ISLAMTODAY ID–Seiring upaya AS untuk mengalihkan fokus keamanan nasionalnya ke Pasifik, situasi di Laut China Selatan terus tumbuh lebih kompleks.
China mengklaim hampir seluruh wilayah sebagai miliknya dan telah menjalankan sengketa teritorial dengan hampir semua tetangganya.
Sementara itu, ketegangan tetap tinggi karena kehadiran Angkatan Laut Tentara Pembebasan Rakyat (PLAN) yang lebih agresif.
Pada hari yang sama para pemimpin Pentagon mengeluarkan arahan baru untuk memfokuskan departemen pada China.
Menurut citra baru yang ditinjau oleh USNI News bahwa PLAN telah mengerahkan aset pengawasan tambahan ke salah satu pangkalan militer pulau buatannya di Laut China Selatan, seperti dilansir dari USNI News, Kamis (10/6).
Sementara itu, Citra satelit dari hari Rabu (9/6) yang disediakan oleh Maxar menunjukkan kapal pengumpul intelijen Type-815G di laguna di pulau Fiery Cross Reef di Kepulauan Spratly. Di lapangan terbang terdapat pesawat patroli maritim (MPA) Y-8Q Angkatan Laut China dan pesawat intai KJ-500 berkemampuan Airborne Early Warning & Control (AEW&C).
Untuk diketahui, Fiery Cross Reef adalah salah satu dari beberapa pulau buatan yang dibentengi di Spratly.
Pemerintah China telah menggunakan reklamasi lahan untuk membangun landasan pacu, pelabuhan, dan pangkalan militer di ujung baratnya.
Pulau ini lebih dekat ke Vietnam daripada daratan Cina dan juga diklaim oleh Vietnam dan Filipina.
Klaim-klaim yang saling bersaing ini telah menyebabkan ketegangan yang membara, yang terkadang meningkat menjadi konfrontasi.
Secara khusus, pemerintah China telah melakukan survei ekstensif di wilayah tersebut, termasuk di Zona Ekonomi Eksklusif (ZEE) negara lain.
Sebagian besar dari ini adalah karena sumber daya alam.

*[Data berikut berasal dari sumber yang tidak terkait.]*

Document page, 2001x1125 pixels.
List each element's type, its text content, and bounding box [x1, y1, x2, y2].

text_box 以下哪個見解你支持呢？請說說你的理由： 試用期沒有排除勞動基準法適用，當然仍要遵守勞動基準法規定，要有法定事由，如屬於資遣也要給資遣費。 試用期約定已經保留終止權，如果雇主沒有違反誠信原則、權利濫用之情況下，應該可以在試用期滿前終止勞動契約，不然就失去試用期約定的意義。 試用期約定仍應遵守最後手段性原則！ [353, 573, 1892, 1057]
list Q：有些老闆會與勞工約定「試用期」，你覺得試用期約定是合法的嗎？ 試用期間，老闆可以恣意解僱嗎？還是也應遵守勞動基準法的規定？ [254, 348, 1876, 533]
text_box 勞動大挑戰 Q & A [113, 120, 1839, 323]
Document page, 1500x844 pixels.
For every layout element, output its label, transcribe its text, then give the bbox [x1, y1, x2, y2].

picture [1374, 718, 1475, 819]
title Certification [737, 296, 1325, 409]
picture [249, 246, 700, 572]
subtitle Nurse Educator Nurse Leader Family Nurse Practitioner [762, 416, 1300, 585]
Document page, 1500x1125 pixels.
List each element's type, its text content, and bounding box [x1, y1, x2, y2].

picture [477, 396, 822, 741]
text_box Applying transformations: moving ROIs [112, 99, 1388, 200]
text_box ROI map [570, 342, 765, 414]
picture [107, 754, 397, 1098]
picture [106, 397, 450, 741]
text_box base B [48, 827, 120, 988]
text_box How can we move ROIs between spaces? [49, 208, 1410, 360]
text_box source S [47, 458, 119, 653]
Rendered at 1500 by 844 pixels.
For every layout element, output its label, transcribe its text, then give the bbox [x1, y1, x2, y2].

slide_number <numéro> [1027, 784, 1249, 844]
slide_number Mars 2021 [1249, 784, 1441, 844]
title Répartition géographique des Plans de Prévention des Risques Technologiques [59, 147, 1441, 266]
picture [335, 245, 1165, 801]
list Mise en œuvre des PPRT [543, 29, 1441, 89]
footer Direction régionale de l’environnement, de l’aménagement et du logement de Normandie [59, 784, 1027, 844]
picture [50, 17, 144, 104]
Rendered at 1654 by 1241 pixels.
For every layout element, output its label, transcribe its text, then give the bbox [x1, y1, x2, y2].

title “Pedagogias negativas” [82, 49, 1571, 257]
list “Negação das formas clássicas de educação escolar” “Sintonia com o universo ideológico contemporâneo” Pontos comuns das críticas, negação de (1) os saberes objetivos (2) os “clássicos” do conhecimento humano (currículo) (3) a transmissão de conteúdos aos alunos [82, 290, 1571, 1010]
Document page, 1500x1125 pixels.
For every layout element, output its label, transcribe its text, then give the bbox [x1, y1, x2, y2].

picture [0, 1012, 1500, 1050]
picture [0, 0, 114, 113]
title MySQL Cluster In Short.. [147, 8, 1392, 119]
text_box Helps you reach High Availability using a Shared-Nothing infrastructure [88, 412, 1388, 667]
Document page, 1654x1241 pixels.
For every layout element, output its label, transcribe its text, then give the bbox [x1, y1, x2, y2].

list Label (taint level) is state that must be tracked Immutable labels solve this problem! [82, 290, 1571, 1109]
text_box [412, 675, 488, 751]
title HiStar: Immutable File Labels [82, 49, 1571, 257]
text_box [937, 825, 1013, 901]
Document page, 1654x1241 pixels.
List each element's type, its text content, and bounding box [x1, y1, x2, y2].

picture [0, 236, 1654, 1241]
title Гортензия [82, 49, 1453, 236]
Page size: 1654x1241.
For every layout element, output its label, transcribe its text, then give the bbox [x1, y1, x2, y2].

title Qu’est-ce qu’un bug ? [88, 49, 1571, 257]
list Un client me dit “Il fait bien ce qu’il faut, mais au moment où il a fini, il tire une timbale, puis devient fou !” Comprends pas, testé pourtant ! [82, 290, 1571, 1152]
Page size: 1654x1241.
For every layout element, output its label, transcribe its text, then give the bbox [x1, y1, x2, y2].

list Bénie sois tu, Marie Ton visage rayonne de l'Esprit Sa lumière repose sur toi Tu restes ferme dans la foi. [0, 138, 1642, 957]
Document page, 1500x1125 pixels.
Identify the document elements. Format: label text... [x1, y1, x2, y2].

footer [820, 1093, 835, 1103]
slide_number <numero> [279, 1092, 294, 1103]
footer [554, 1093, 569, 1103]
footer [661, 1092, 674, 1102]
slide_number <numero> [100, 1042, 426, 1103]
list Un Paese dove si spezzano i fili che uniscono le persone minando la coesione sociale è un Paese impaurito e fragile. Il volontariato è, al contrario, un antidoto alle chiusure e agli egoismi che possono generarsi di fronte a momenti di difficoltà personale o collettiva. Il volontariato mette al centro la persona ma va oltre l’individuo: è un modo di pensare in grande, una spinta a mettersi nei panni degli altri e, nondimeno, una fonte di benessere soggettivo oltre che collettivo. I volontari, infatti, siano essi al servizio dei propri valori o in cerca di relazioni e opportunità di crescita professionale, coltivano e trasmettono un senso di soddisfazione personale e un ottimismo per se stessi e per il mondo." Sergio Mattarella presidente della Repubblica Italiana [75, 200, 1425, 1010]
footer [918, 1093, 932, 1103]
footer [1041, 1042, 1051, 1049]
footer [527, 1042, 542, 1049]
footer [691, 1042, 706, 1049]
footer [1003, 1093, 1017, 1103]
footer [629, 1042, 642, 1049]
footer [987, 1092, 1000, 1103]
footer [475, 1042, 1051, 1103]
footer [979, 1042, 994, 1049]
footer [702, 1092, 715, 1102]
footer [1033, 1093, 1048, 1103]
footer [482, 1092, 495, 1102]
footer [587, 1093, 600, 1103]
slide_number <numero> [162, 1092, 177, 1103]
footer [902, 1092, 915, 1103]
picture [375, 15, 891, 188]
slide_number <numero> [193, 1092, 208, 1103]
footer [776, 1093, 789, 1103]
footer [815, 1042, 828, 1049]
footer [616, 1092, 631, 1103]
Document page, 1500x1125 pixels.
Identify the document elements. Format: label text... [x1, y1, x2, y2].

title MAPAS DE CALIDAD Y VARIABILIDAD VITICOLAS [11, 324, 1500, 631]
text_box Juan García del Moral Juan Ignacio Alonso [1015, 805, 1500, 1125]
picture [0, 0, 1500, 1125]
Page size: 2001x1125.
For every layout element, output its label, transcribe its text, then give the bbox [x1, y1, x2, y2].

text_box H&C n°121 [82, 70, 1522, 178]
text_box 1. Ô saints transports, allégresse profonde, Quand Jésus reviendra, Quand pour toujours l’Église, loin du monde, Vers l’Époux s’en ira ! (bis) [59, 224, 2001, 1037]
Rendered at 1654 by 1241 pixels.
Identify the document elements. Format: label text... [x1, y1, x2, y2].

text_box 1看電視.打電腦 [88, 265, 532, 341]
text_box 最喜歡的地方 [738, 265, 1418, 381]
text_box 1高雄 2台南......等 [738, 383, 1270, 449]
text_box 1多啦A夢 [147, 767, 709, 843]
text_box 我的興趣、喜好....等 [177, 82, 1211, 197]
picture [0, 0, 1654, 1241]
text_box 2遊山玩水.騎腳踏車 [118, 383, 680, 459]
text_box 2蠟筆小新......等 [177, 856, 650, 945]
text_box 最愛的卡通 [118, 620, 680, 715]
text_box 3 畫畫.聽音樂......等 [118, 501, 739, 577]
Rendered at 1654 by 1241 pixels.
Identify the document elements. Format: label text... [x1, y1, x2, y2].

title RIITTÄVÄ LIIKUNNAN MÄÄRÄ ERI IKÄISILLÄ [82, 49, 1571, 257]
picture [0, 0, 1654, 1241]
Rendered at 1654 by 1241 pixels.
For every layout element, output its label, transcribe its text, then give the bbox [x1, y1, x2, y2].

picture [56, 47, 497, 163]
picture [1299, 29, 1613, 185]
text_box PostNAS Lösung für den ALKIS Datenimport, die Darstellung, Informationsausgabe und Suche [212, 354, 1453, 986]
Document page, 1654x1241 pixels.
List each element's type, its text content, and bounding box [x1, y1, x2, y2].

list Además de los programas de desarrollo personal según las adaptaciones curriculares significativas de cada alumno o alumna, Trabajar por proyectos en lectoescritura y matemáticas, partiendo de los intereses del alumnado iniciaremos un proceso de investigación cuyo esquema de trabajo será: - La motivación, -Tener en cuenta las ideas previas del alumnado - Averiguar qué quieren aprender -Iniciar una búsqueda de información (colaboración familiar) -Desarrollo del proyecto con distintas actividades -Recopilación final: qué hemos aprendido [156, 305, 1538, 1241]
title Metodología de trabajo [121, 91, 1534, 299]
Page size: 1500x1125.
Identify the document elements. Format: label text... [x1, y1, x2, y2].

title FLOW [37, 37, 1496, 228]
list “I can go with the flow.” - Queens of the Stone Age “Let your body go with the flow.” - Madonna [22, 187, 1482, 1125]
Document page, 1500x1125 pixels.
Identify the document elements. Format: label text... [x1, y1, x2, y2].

Selain ikan, pemerintah China tampaknya tertarik untuk mengeksploitasi hidrokarbon yang belum dimanfaatkan yang terletak di bawah dasar laut.
Diketahui, Angkatan Laut AS terlibat dalam ketegangan ini.
Pada Mei 2020, dua kapal perang Angkatan Laut AS dikerahkan untuk melakukan operasi kehadiran di dekat kapal bor yang dikontrak Malaysia.
Kapal West Capella telah diganggu oleh kapal-kapal pemerintah China.
Langkah ini menambah banyak kebebasan jalur navigasi dan latihan regional.
Cina, juga, tampaknya mencari tahu tentang hidrokarbon yang tersembunyi di bawah Laut Cina Selatan.
Pada tahun 2019, kapal spesialis Hai Yang Di Zhi Ba Hao melakukan survei di ZEE Vietnam. Ini terlepas dari protes dari Vietnam.
Analisis kapal dan pergerakannya, ditunjukkan dalam data Sistem Identifikasi Otomatis (AIS) yang dibagikan oleh MarineTraffic.com, menunjukkan bahwa dia sedang melakukan survei seismik.
Analisis ini melibatkan penggunaan sonar aktif untuk menembus di bawah dasar laut dan terutama terkait dengan hidrokarbon bawah laut.
Fiery Cross Reef juga berperan dalam episode itu. Letaknya yang strategis jauh di Laut Cina Selatan, jauh dari Cina, namun relatif dekat dengan Vietnam.
Selama survei, Hai Yang Di Zhi Ba Hao melakukan panggilan pelabuhan beberapa kali di terumbu.
Untuk survei, Hai Yang Di Zhi Ba Hao dikawal oleh kapal lain. Tidak biasanya kapal survei seismik bekerja dengan kapal yang lebih kecil untuk membersihkan jalan dan melindungi susunan penarik yang rentan dari kerusakan.
Namun, Hai Yang Di Zhi Ba Hao terkadang dikawal oleh 14 kapal penjaga atau lebih, menurut citra satelit.
Foto-foto menunjukkan beberapa di antaranya berasal dari Milisi Maritim China.
Pasukan Milisi Maritim adalah aspek konstan dari ketegangan. Sejumlah besar kapal penangkap ikan, beberapa bagian dari milisi, hadir di Fiery Cross Reef dalam citra Maxar.
China dituduh, baru-baru ini oleh Filipina, menggunakan Milisi Maritim untuk mendorong klaim teritorial mereka dan memberikan tekanan dengan cara yang sulit untuk dilawan dengan kekerasan.
Sementara itu, China membantah melakukannya.
Awal tahun ini, lebih dari 200 kapal penangkap ikan berkumpul di Whitsun Reef. Terumbu karang tersebut dikelola oleh China, tetapi juga diklaim oleh Filipina dan Vietnam, dan terletak di dalam ZEE Filipina, sehingga kehadiran kapal-kapal tersebut secara signifikan meningkatkan ketegangan.
China telah melakukan serangkaian survei lain di wilayah tersebut dan lebih jauh lagi, di Samudra Hindia dan, diduga di perairan kedaulatan Indonesia.
Namun kegiatan di Laut Cina Selatan kemungkinan akan terus mengumpulkan perhatian yang signifikan.